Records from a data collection
__________
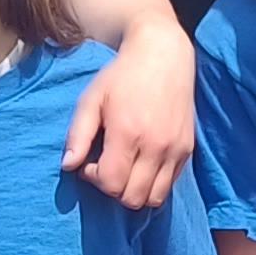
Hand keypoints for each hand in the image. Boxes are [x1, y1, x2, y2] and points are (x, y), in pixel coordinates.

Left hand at [64, 24, 195, 206]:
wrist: (163, 55)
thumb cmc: (121, 76)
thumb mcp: (91, 99)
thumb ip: (78, 134)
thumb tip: (68, 166)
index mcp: (128, 133)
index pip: (111, 183)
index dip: (94, 179)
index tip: (89, 163)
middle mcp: (156, 146)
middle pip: (132, 198)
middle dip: (113, 189)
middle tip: (106, 166)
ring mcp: (175, 149)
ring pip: (154, 199)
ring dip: (134, 192)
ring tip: (124, 169)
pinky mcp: (187, 149)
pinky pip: (170, 186)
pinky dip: (152, 184)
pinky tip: (140, 163)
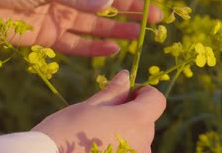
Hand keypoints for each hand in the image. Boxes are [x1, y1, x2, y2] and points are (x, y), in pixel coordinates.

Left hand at [0, 0, 165, 55]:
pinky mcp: (49, 36)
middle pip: (109, 3)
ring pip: (97, 25)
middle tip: (157, 17)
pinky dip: (94, 48)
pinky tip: (113, 50)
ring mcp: (62, 16)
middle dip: (133, 9)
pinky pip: (77, 44)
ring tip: (142, 35)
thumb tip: (112, 3)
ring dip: (119, 29)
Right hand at [33, 70, 165, 152]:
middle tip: (102, 115)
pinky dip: (118, 149)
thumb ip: (113, 92)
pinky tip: (94, 149)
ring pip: (137, 141)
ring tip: (94, 136)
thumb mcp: (89, 107)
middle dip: (130, 113)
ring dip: (123, 134)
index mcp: (137, 120)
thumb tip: (126, 76)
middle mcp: (143, 143)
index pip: (157, 101)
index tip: (125, 93)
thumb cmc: (64, 133)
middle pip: (146, 122)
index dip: (144, 93)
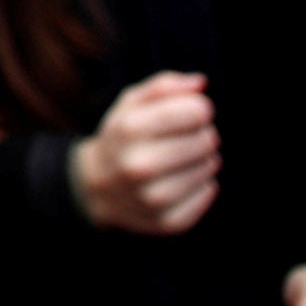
__________
» Exercise aim: Copy out the lines above with "ring" in them.

» Answer below:
ring mcp: (175, 149)
ring pip: (154, 199)
ring dip: (134, 192)
ring tip: (124, 169)
ring pip: (97, 25)
ring mcp: (62, 16)
ring tip: (142, 35)
ring dip: (119, 29)
ring pip: (137, 141)
ring tip: (94, 136)
ring dip: (123, 134)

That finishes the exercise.